A battle of nerves and wits began between the head of the Gestapo in Rome and O'Flaherty, who regularly ventured out in disguise (he was so good at it he became known as the Vatican Pimpernel), moving between the different church properties and building a network of contacts and safe locations across the city. At various times he dressed as a street sweeper, labourer, postman and even a nun, despite the fact that he was around six feet tall and well-built.

His helpers included priests and nuns, communists and some larger-than-life figures, including a Swiss count and the Irish ballad singer Delia Murphy, who was married to the Irish government's diplomatic representative at the Vatican.

He also got a great deal of help from local people who lived in or near Rome and who sheltered the escaped POWs and Jewish people in their houses and apartments at great risk to themselves. This vast network which saved so many lives was organised by O'Flaherty with great energy and ingenuity.

Although the Italian fascists and the Nazis in Rome knew what was going on, they were too stretched on the ground to completely stamp it out.

But when they caught anyone involved their reaction was brutal. The head of the Gestapo in Rome, Lieut.

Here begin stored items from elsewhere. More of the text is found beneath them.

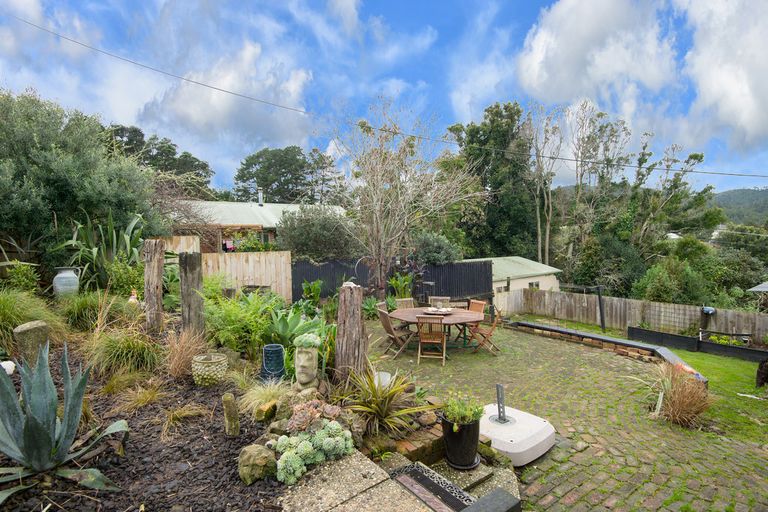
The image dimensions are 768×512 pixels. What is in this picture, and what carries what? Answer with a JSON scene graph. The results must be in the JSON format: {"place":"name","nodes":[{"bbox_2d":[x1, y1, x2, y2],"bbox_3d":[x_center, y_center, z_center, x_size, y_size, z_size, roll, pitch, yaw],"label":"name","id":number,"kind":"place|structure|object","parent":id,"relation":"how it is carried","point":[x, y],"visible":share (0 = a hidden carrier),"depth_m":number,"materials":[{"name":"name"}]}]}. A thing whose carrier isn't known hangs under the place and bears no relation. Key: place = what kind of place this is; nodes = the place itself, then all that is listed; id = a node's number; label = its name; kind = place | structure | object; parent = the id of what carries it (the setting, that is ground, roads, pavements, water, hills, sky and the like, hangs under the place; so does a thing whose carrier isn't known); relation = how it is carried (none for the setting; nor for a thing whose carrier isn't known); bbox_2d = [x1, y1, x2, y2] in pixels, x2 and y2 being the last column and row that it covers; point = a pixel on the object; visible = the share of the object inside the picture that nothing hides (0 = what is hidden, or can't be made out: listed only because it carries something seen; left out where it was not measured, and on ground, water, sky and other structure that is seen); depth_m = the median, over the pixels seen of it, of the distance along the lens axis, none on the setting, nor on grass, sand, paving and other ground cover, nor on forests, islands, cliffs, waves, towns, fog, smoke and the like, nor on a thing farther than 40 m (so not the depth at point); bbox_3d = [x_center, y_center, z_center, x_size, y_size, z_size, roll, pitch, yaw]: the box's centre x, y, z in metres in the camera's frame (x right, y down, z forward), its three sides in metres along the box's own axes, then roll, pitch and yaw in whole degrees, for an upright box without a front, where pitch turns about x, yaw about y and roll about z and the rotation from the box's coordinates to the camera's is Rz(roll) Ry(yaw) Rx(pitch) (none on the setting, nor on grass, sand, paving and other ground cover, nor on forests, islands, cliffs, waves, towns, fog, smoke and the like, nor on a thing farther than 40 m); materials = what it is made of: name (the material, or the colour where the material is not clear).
{"place":"outdoors","nodes":[
{"label":"outdoors","id":0,"kind":"place"},
{"bbox_2d":[135,41,314,155],"label":"cloud","id":1,"kind":"structure","parent":0,"point":[184,111],"materials":[{"name":"white"}]},
{"bbox_2d":[165,198,347,252],"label":"house","id":2,"kind":"structure","parent":0,"point":[227,221],"depth_m":18.89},
{"bbox_2d":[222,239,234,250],"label":"laundry","id":3,"kind":"object","parent":2,"relation":"hanging from","point":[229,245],"visible":0.67,"depth_m":16.39,"materials":[{"name":"pink fabric"}]},
{"bbox_2d":[257,187,263,205],"bbox_3d":[-7.251,-3.313,21.310,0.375,1.246,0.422,-3,4,-38],"label":"chimney pipe","id":4,"kind":"object","parent":2,"relation":"on","point":[260,199],"visible":0.8,"depth_m":21.18,"materials":[{"name":"metal"}]},
{"bbox_2d":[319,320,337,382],"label":"green plant","id":5,"kind":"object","parent":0,"point":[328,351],"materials":[{"name":"green plant"}]},
{"bbox_2d":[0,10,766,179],"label":"power line","id":6,"kind":"object","parent":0,"point":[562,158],"visible":0.96,"depth_m":13.52,"materials":[{"name":"plastic"}]},
{"bbox_2d":[0,0,767,194],"label":"sky","id":7,"kind":"structure","parent":0,"point":[580,64],"materials":[{"name":"blue"}]},
{"bbox_2d":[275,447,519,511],"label":"steps","id":8,"kind":"structure","parent":0,"point":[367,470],"depth_m":2.52,"materials":[{"name":"grey stone"}]},
{"bbox_2d":[463,256,560,302],"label":"outbuilding","id":9,"kind":"structure","parent":0,"point":[523,258],"materials":[{"name":"white"}]},
{"bbox_2d":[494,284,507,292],"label":"window","id":10,"kind":"structure","parent":9,"relation":"in","point":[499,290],"depth_m":16.96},
{"bbox_2d":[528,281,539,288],"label":"window","id":11,"kind":"structure","parent":9,"relation":"in","point":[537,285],"depth_m":17.35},
{"bbox_2d":[358,316,767,511],"label":"paved patio","id":12,"kind":"structure","parent":0,"point":[547,344],"materials":[{"name":"brick"}]},
{"bbox_2d":[377,306,413,358],"bbox_3d":[0.241,1.485,7.050,0.602,0.931,0.475,-2,3,-22],"label":"wooden chair","id":13,"kind":"object","parent":12,"relation":"on","point":[385,317],"visible":0.91,"depth_m":6.94,"materials":[{"name":"brown wood"}]},
{"bbox_2d":[390,421,445,463],"bbox_3d":[0.326,1.761,3.327,0.674,0.260,0.419,-3,4,-38],"label":"brick edging","id":14,"kind":"object","parent":12,"relation":"on","point":[417,450],"visible":0.5,"depth_m":3.22,"materials":[{"name":"brick"}]},
{"bbox_2d":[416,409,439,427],"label":"rock","id":15,"kind":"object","parent":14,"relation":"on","point":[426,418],"visible":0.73,"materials":[{"name":"brown stone"}]},
{"bbox_2d":[416,314,446,364],"bbox_3d":[0.882,1.514,6.704,0.482,0.897,0.623,0,3,12],"label":"wooden chair","id":16,"kind":"object","parent":12,"relation":"on","point":[423,318],"visible":0.98,"depth_m":6.55,"materials":[{"name":"brown wood"}]},
{"bbox_2d":[391,462,476,511],"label":"doormat","id":17,"kind":"object","parent":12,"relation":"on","point":[433,484],"visible":0.91,"depth_m":2.70,"materials":[{"name":"black metal"}]},
{"bbox_2d":[384,306,486,352],"bbox_3d":[1.071,1.572,7.405,1.820,0.742,1.841,-3,4,-38],"label":"round table","id":18,"kind":"object","parent":12,"relation":"on","point":[465,312],"visible":0.73,"depth_m":7.19,"materials":[{"name":"brown wood"}]},
{"bbox_2d":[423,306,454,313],"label":"tray","id":19,"kind":"object","parent":18,"relation":"on","point":[439,312],"visible":0.95,"depth_m":7.51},
{"bbox_2d":[441,414,481,469],"bbox_3d":[0.689,1.647,3.271,0.341,0.393,0.342,-3,4,-38],"label":"black planter","id":20,"kind":"object","parent":12,"relation":"on","point":[460,433],"visible":0.84,"depth_m":3.13,"materials":[{"name":"black ceramic"}]},
{"bbox_2d":[441,392,485,428],"bbox_3d":[0.692,1.381,3.232,0.402,0.299,0.400,-3,4,-38],"label":"potted plant","id":21,"kind":"object","parent":20,"relation":"in","point":[466,414],"visible":0.8,"depth_m":3.18,"materials":[{"name":"green plant"}]},
{"bbox_2d":[454,299,485,344],"bbox_3d":[1.887,1.490,8.138,0.604,0.964,0.516,-3,4,-38],"label":"wooden chair","id":22,"kind":"object","parent":12,"relation":"on","point":[483,303],"visible":0.54,"depth_m":8.15,"materials":[{"name":"brown wood"}]},
{"bbox_2d":[467,306,502,354],"bbox_3d":[2.042,1.510,7.414,0.617,0.937,0.469,1,3,18],"label":"wooden chair","id":23,"kind":"object","parent":12,"relation":"on","point":[492,329],"visible":0.87,"depth_m":7.28,"materials":[{"name":"brown wood"}]},
{"bbox_2d":[460,487,520,511],"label":"block","id":24,"kind":"object","parent":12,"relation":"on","point":[507,494],"visible":1,"depth_m":2.25,"materials":[{"name":"grey stone"}]},
{"bbox_2d":[481,404,554,464],"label":"parasol base","id":25,"kind":"object","parent":12,"relation":"on","point":[513,442],"visible":0.77,"depth_m":3.60,"materials":[{"name":"white plastic"}]},
{"bbox_2d":[494,383,508,423],"bbox_3d":[1.254,1.585,3.878,0.110,0.391,0.132,-3,4,-38],"label":"metal post","id":26,"kind":"object","parent":25,"relation":"on","point":[499,385],"visible":0.99,"depth_m":3.88,"materials":[{"name":"metal"}]},
{"bbox_2d":[508,321,709,385],"bbox_3d":[4.146,1.871,7.307,0.735,0.284,4.532,-2,3,-26],"label":"low wall","id":27,"kind":"structure","parent":12,"relation":"on","point":[555,329],"depth_m":7.27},
{"bbox_2d":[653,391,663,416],"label":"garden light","id":28,"kind":"object","parent":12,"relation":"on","point":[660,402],"visible":0.91,"depth_m":4.53,"materials":[{"name":"white"}]},
{"bbox_2d":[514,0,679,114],"label":"cloud","id":29,"kind":"structure","parent":0,"point":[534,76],"materials":[{"name":"white"}]},
{"bbox_2d":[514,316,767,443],"label":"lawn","id":30,"kind":"structure","parent":0,"point":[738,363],"materials":[{"name":"green plant"}]},
{"bbox_2d":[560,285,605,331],"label":"metal frame","id":31,"kind":"object","parent":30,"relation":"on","point":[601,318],"visible":0.9,"depth_m":10.46,"materials":[{"name":"black metal"}]},
{"bbox_2d":[596,285,606,331],"bbox_3d":[6.450,1.604,10.801,0.201,1.475,0.179,-3,4,-38],"label":"metal post","id":32,"kind":"object","parent":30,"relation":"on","point":[603,321],"visible":0.93,"depth_m":10.75,"materials":[{"name":"black metal"}]},
{"bbox_2d":[628,326,699,350],"bbox_3d":[7.199,2.135,9.333,0.511,0.381,1.538,-3,4,-38],"label":"raised bed","id":33,"kind":"object","parent":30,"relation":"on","point":[662,335],"visible":0.96,"depth_m":9.15,"materials":[{"name":"black wood"}]},
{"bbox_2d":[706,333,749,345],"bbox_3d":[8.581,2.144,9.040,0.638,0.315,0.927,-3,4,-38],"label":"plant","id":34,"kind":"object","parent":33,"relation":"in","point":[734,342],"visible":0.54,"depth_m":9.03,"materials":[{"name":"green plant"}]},
{"bbox_2d":[646,362,711,426],"label":"ornamental grass","id":35,"kind":"structure","parent":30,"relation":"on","point":[680,394],"materials":[{"name":"plant"}]},
{"bbox_2d":[755,359,767,386],"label":"stump","id":36,"kind":"object","parent":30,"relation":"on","point":[762,379],"visible":0.99,"depth_m":6.12,"materials":[{"name":"black"}]},
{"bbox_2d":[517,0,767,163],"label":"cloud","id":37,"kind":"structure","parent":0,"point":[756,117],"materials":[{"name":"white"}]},
{"bbox_2d":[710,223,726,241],"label":"distant house","id":38,"kind":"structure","parent":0,"point":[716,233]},
{"bbox_2d":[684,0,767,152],"label":"cloud","id":39,"kind":"structure","parent":0,"point":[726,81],"materials":[{"name":"white"}]},
{"bbox_2d":[708,187,767,227],"label":"hill","id":40,"kind":"structure","parent":0,"point":[765,194],"materials":[{"name":"green plant"}]},
{"label":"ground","id":41,"kind":"structure","parent":0},
{"bbox_2d":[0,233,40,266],"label":"wooden fence","id":42,"kind":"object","parent":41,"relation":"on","point":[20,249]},
{"bbox_2d":[0,87,162,274],"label":"olive tree","id":43,"kind":"object","parent":41,"relation":"on","point":[60,188],"visible":0.89,"depth_m":8.56,"materials":[{"name":"green plant"}]},
{"bbox_2d":[0,337,285,511],"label":"mulch bed","id":44,"kind":"object","parent":41,"relation":"on","point":[215,432],"visible":0.68,"depth_m":2.91,"materials":[{"name":"brown wood"}]},
{"bbox_2d":[0,361,14,374],"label":"white ornament","id":45,"kind":"object","parent":44,"relation":"on","point":[5,366],"visible":0.78,"depth_m":3.87,"materials":[{"name":"white"}]},
{"bbox_2d":[2,261,40,293],"bbox_3d":[-6.820,0.535,6.770,0.725,0.824,0.765,-3,4,-38],"label":"shrub","id":46,"kind":"object","parent":44,"relation":"on","point":[21,278],"visible":0.84,"depth_m":6.69,"materials":[{"name":"green plant"}]},
{"bbox_2d":[14,320,49,361],"bbox_3d":[-4.037,1.062,4.197,0.260,0.577,0.285,1,3,20],"label":"stone post","id":47,"kind":"object","parent":44,"relation":"on","point":[39,326],"visible":0.78,"depth_m":4.09,"materials":[{"name":"grey stone"}]},
{"bbox_2d":[0,290,65,355],"label":"ornamental grass","id":48,"kind":"structure","parent":44,"relation":"on","point":[6,309],"materials":[{"name":"green plant"}]},
{"bbox_2d":[0,341,127,502],"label":"agave","id":49,"kind":"object","parent":44,"relation":"on","point":[50,399],"visible":0.99,"depth_m":2.54,"materials":[{"name":"plant"}]},
{"bbox_2d":[52,266,80,297],"bbox_3d":[-6.034,0.550,6.911,0.441,0.637,0.444,1,3,24],"label":"jar","id":50,"kind":"object","parent":44,"relation":"on","point":[62,281],"visible":0.96,"depth_m":6.77,"materials":[{"name":"grey ceramic"}]},
{"bbox_2d":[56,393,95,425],"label":"grass tuft","id":51,"kind":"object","parent":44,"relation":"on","point":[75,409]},
{"bbox_2d":[57,290,129,333],"label":"ornamental grass","id":52,"kind":"structure","parent":44,"relation":"on","point":[80,311],"materials":[{"name":"green plant"}]},
{"bbox_2d":[52,208,147,292],"bbox_3d":[-6.096,-0.033,7.999,2.174,2.115,2.068,2,4,31],"label":"plant","id":53,"kind":"object","parent":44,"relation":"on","point":[93,250],"visible":0.76,"depth_m":7.74,"materials":[{"name":"green plant"}]},
{"bbox_2d":[85,324,161,377],"label":"ornamental grass","id":54,"kind":"structure","parent":44,"relation":"on","point":[117,353],"materials":[{"name":"green plant"}]},
{"bbox_2d":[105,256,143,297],"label":"shrub","id":55,"kind":"object","parent":44,"relation":"on","point":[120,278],"visible":0.68,"depth_m":7.31,"materials":[{"name":"green plant"}]},
{"bbox_2d":[128,289,138,303],"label":"figurine","id":56,"kind":"object","parent":44,"relation":"on","point":[131,299],"visible":0.79,"depth_m":6.30,"materials":[{"name":"white ceramic"}]},
{"bbox_2d":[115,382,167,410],"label":"grass clump","id":57,"kind":"object","parent":44,"relation":"on","point":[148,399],"visible":0.94,"depth_m":3.73,"materials":[{"name":"yellow plant"}]},
{"bbox_2d":[143,239,164,332],"bbox_3d":[-3.676,0.537,5.813,0.271,1.544,0.289,-3,4,-38],"label":"wooden post","id":58,"kind":"object","parent":44,"relation":"on","point":[155,285],"visible":0.97,"depth_m":5.71,"materials":[{"name":"brown wood"}]},
{"bbox_2d":[159,403,205,439],"bbox_3d":[-1.931,1.538,3.445,0.616,0.274,0.643,-3,4,-38],"label":"grass tuft","id":59,"kind":"object","parent":44,"relation":"on","point":[176,414],"visible":0.95,"depth_m":3.39,"materials":[{"name":"yellow plant"}]},
{"bbox_2d":[163,329,205,379],"label":"ornamental grass","id":60,"kind":"structure","parent":44,"relation":"on","point":[178,361],"materials":[{"name":"plant"}]},
{"bbox_2d":[179,252,204,335],"bbox_3d":[-2.976,0.703,5.623,0.302,1.429,0.312,-3,4,-38],"label":"wooden post","id":61,"kind":"object","parent":44,"relation":"on","point":[188,311],"visible":0.93,"depth_m":5.51,"materials":[{"name":"brown wood"}]},
{"bbox_2d":[191,353,227,386],"bbox_3d":[-2.019,1.345,4.230,0.391,0.295,0.392,-3,4,-38],"label":"planter","id":62,"kind":"object","parent":44,"relation":"on","point":[215,363],"visible":0.98,"depth_m":4.08,"materials":[{"name":"ceramic"}]},
{"bbox_2d":[222,392,239,436],"bbox_3d":[-1.340,1.417,3.180,0.119,0.405,0.123,-3,4,-38],"label":"wooden post","id":63,"kind":"object","parent":44,"relation":"on","point":[229,399],"visible":0.99,"depth_m":3.13,"materials":[{"name":"wood"}]},
{"bbox_2d":[201,288,277,354],"bbox_3d":[-2.105,0.986,5.465,1.375,1.015,1.462,-3,4,-38],"label":"shrub","id":64,"kind":"object","parent":44,"relation":"on","point":[209,317],"visible":0.83,"depth_m":5.18,"materials":[{"name":"green plant"}]},
{"bbox_2d":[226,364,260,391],"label":"grass tuft","id":65,"kind":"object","parent":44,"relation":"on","point":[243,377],"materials":[{"name":"plant"}]},
{"bbox_2d":[237,444,276,483],"bbox_3d":[-0.912,1.490,2.626,0.280,0.234,0.292,-3,4,-38],"label":"rock","id":66,"kind":"object","parent":44,"relation":"on","point":[247,457],"visible":0.96,"depth_m":2.53,"materials":[{"name":"stone"}]},
{"bbox_2d":[238,379,288,418],"label":"ornamental grass","id":67,"kind":"structure","parent":44,"relation":"on","point":[266,393],"materials":[{"name":"plant"}]},
{"bbox_2d":[253,399,277,422],"bbox_3d":[-1.078,1.432,3.330,0.192,0.178,0.208,1,4,29],"label":"rock","id":68,"kind":"object","parent":44,"relation":"on","point":[260,415],"visible":0.93,"depth_m":3.26,"materials":[{"name":"stone"}]},
{"bbox_2d":[260,344,285,379],"bbox_3d":[-1.316,1.280,4.340,0.292,0.377,0.299,-3,4,-38],"label":"pot","id":69,"kind":"object","parent":44,"relation":"on","point":[277,354],"visible":0.98,"depth_m":4.22,"materials":[{"name":"ceramic"}]},
{"bbox_2d":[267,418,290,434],"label":"rock","id":70,"kind":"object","parent":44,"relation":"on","point":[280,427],"visible":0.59,"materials":[{"name":"stone"}]},
{"bbox_2d":[267,307,322,347],"bbox_3d":[-1.396,1.105,5.426,1.109,0.691,1.155,-3,4,-38],"label":"agave plant","id":71,"kind":"object","parent":44,"relation":"on","point":[286,333],"visible":0.66,"depth_m":5.30,"materials":[{"name":"green plant"}]},
{"bbox_2d":[294,337,320,389],"bbox_3d":[-0.779,1.121,3.665,0.276,0.576,0.330,0,3,0],"label":"stone statue","id":72,"kind":"object","parent":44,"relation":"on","point":[299,369],"visible":0.95,"depth_m":3.59,"materials":[{"name":"stone"}]},
{"bbox_2d":[293,332,321,348],"bbox_3d":[-0.767,0.859,3.666,0.282,0.165,0.290,-3,4,-38],"label":"succulent plant","id":73,"kind":"object","parent":72,"relation":"on","point":[307,342],"visible":0.97,"depth_m":3.59,"materials":[{"name":"green plant"}]},
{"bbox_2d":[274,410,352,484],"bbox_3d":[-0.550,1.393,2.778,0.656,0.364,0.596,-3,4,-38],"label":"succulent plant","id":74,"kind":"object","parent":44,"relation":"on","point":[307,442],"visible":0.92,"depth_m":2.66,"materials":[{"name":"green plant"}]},
{"bbox_2d":[285,399,343,433],"bbox_3d":[-0.579,1.349,3.010,0.469,0.247,0.462,-3,4,-38],"label":"succulent","id":75,"kind":"object","parent":44,"relation":"on","point":[298,417],"visible":0.78,"depth_m":2.95,"materials":[{"name":"plant"}]},
{"bbox_2d":[333,282,366,383],"bbox_3d":[-0.384,0.923,4.125,0.354,1.222,0.367,-3,4,-38],"label":"wooden post","id":76,"kind":"object","parent":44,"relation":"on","point":[353,320],"visible":0.93,"depth_m":3.99,"materials":[{"name":"brown wood"}]},
{"bbox_2d":[374,371,391,388],"bbox_3d":[-0.023,1.406,3.906,0.210,0.268,0.205,-3,4,-38],"label":"white pot","id":77,"kind":"object","parent":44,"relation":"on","point":[382,375],"visible":0.53,"depth_m":3.84,"materials":[{"name":"white"}]},
{"bbox_2d":[339,368,430,437],"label":"spiky plant","id":78,"kind":"object","parent":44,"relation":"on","point":[380,399],"visible":0.87,"depth_m":3.34,"materials":[{"name":"green plant"}]},
{"bbox_2d":[104,123,213,194],"bbox_3d":[-21.188,-4.892,32.456,10.556,12.638,10.289,-3,4,-38],"label":"tree","id":79,"kind":"object","parent":41,"relation":"on","point":[152,155],"visible":0.39,"depth_m":30.67,"materials":[{"name":"green plant"}]},
{"bbox_2d":[156,235,199,253],"bbox_3d":[-6.964,0.394,10.941,2.140,1.953,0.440,-3,4,-38],"label":"wooden fence","id":80,"kind":"object","parent":41,"relation":"on","point":[181,238],"visible":0.28,"depth_m":11.17,"materials":[{"name":"brown wood"}]},
{"bbox_2d":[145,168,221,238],"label":"bare shrub","id":81,"kind":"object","parent":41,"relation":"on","point":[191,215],"visible":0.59,"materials":[{"name":"brown plant"}]},
{"bbox_2d":[160,237,292,300],"bbox_3d":[-5.520,0.654,11.003,3.114,2.270,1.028,-3,4,-38],"label":"wooden fence","id":82,"kind":"object","parent":41,"relation":"on","point":[283,257],"visible":0.5,"depth_m":11.20,"materials":[{"name":"brown wood"}]},
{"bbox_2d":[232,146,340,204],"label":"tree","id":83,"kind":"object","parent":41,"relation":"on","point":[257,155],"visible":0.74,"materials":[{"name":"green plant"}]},
{"bbox_2d":[300,279,322,304],"bbox_3d":[-2.099,1.210,10.656,0.813,1.016,0.866,1,3,20],"label":"leafy plant","id":84,"kind":"object","parent":41,"relation":"on","point":[316,287],"visible":0.87,"depth_m":10.60,"materials":[{"name":"green plant"}]},
{"bbox_2d":[277,204,359,261],"bbox_3d":[-2.462,-0.078,14.239,3.457,3.885,3.443,-3,4,-38],"label":"shrub","id":85,"kind":"object","parent":41,"relation":"on","point":[296,238],"visible":0.79,"depth_m":13.30,"materials":[{"name":"green plant"}]},
{"bbox_2d":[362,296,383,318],"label":"leafy plant","id":86,"kind":"object","parent":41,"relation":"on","point":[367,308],"visible":0.7,"depth_m":9.86,"materials":[{"name":"green plant"}]},
{"bbox_2d":[293,258,492,304],"bbox_3d":[0.252,1.072,13.347,6.663,1.859,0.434,-3,4,-38],"label":"black fence","id":87,"kind":"object","parent":41,"relation":"on","point":[323,266],"visible":0.55,"depth_m":13.64,"materials":[{"name":"black wood"}]},
{"bbox_2d":[387,272,413,299],"bbox_3d":[0.554,1.142,11.464,1.051,1.264,1.075,1,4,29],"label":"green plant","id":88,"kind":"object","parent":41,"relation":"on","point":[399,282],"visible":0.75,"depth_m":11.35,"materials":[{"name":"green plant"}]},
{"bbox_2d":[328,98,479,294],"bbox_3d":[0.557,-1.522,11.548,5.023,6.630,4.992,2,4,38],"label":"bare tree","id":89,"kind":"object","parent":41,"relation":"on","point":[379,203],"visible":0.99,"depth_m":11.14,"materials":[{"name":"plant"}]},
{"bbox_2d":[394,298,414,309],"bbox_3d":[0.563,1.449,8.185,0.520,0.872,0.629,-2,3,-27],"label":"wooden chair","id":90,"kind":"object","parent":41,"relation":"on","point":[400,302],"visible":0.37,"depth_m":8.37,"materials":[{"name":"brown wood"}]},
{"bbox_2d":[410,230,462,265],"bbox_3d":[1.895,0.278,14.802,2.485,2.659,2.562,-3,4,-38],"label":"shrub","id":91,"kind":"object","parent":41,"relation":"on","point":[427,247],"visible":0.71,"depth_m":14.09,"materials":[{"name":"green plant"}]},
{"bbox_2d":[428,296,450,308],"bbox_3d":[1.324,1.462,8.597,0.548,0.891,0.616,0,3,10],"label":"wooden chair","id":92,"kind":"object","parent":41,"relation":"on","point":[442,302],"visible":0.48,"depth_m":8.73,"materials":[{"name":"brown wood"}]},
{"bbox_2d":[451,101,540,261],"bbox_3d":[8.560,-3.972,27.887,7.095,14.707,7.057,-3,4,-38],"label":"tree","id":93,"kind":"object","parent":41,"relation":"on","point":[471,132],"visible":0.79,"depth_m":26.02,"materials":[{"name":"green plant"}]},
{"bbox_2d":[522,101,564,268],"bbox_3d":[11.756,-3.872,26.916,4.376,14.427,4.328,-3,4,-38],"label":"bare tree","id":94,"kind":"object","parent":41,"relation":"on","point":[538,221],"visible":0.88,"depth_m":26.57,"materials":[{"name":"plant"}]},
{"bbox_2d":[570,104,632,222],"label":"tree","id":95,"kind":"object","parent":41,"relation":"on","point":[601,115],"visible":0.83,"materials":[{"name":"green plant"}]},
{"bbox_2d":[502,286,767,342],"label":"wooden fence","id":96,"kind":"object","parent":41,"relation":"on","point":[756,315],"visible":0.78,"depth_m":12.10,"materials":[{"name":"brown wood"}]},
{"bbox_2d":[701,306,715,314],"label":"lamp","id":97,"kind":"object","parent":96,"relation":"attached to","point":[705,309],"visible":0.91,"depth_m":10.13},
{"bbox_2d":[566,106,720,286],"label":"tree","id":98,"kind":"object","parent":41,"relation":"on","point":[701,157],"visible":0.86,"depth_m":23.28,"materials":[{"name":"green plant"}]},
{"bbox_2d":[632,252,711,304],"bbox_3d":[12.710,1.695,16.208,3.388,3.336,3.136,-3,4,-38],"label":"shrub","id":99,"kind":"object","parent":41,"relation":"on","point":[656,288],"visible":0.79,"depth_m":15.56,"materials":[{"name":"green plant"}]},
{"bbox_2d":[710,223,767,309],"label":"tree","id":100,"kind":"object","parent":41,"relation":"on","point":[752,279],"visible":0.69,"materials":[{"name":"green plant"}]},
{"bbox_2d":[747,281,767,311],"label":"shed","id":101,"kind":"structure","parent":41,"relation":"on","point":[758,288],"depth_m":11.98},
{"bbox_2d":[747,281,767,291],"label":"shed roof","id":102,"kind":"structure","parent":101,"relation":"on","point":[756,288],"depth_m":12.61,"materials":[{"name":"grey metal"}]}
]}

Colonel Herbert Kappler, ordered that O'Flaherty be captured or killed if he was spotted outside the Vatican. But even though some of those who had been helped by his network were caught and tortured, no one betrayed him.

By the time the Allies arrived in Rome, Monsignor O'Flaherty had saved over 6,000 people and the story of how he did it and the many dramatic subterfuges that were used make an exciting read.

The story has been told before, in the 1983 film The Scarlet and the Black, with O'Flaherty played by Gregory Peck (although looking at the picture of O'Flaherty here, which was taken in the 1950s, you'd say that he should have been played by Karl Malden, who was his double).

The film was a success and O'Flaherty became famous for a while. He was awarded the highest honours by many Allied countries, including a CBE (UK), the Congressional Medal (US), and he was the first Irishman to be named Notary of the Holy Office. He retired to Cahirciveen in 1960.

Eight million people watched him in 1963 on the BBC's This Is Your Life, with many of his wartime helpers and some of those he had saved turning up to pay tribute to him on the programmme. He died just a few months later.

Since then, he has been forgotten, although this superb book by school principal and former TD Brian Fleming will help to restore his memory. It is a fastidious history of those fascinating years in Rome, which also manages to be as exciting as a thriller.

One postscript to the story gives an indication of the humanity of Monsignor O'Flaherty. After the war, the Gestapo chief in Rome, Kappler, was sentenced to life in prison. His only visitor for many years was O'Flaherty, who was still working at the Vatican and who faithfully turned up every month to see the man who had spent the war years trying to kill him. The two men eventually became friends and in 1959 O'Flaherty baptised his former enemy.

The Vatican Pimpernel -- The Wartime Exploits of Monsignor Hugh O'Flaherty by Brian Fleming will be published by The Collins Press next month.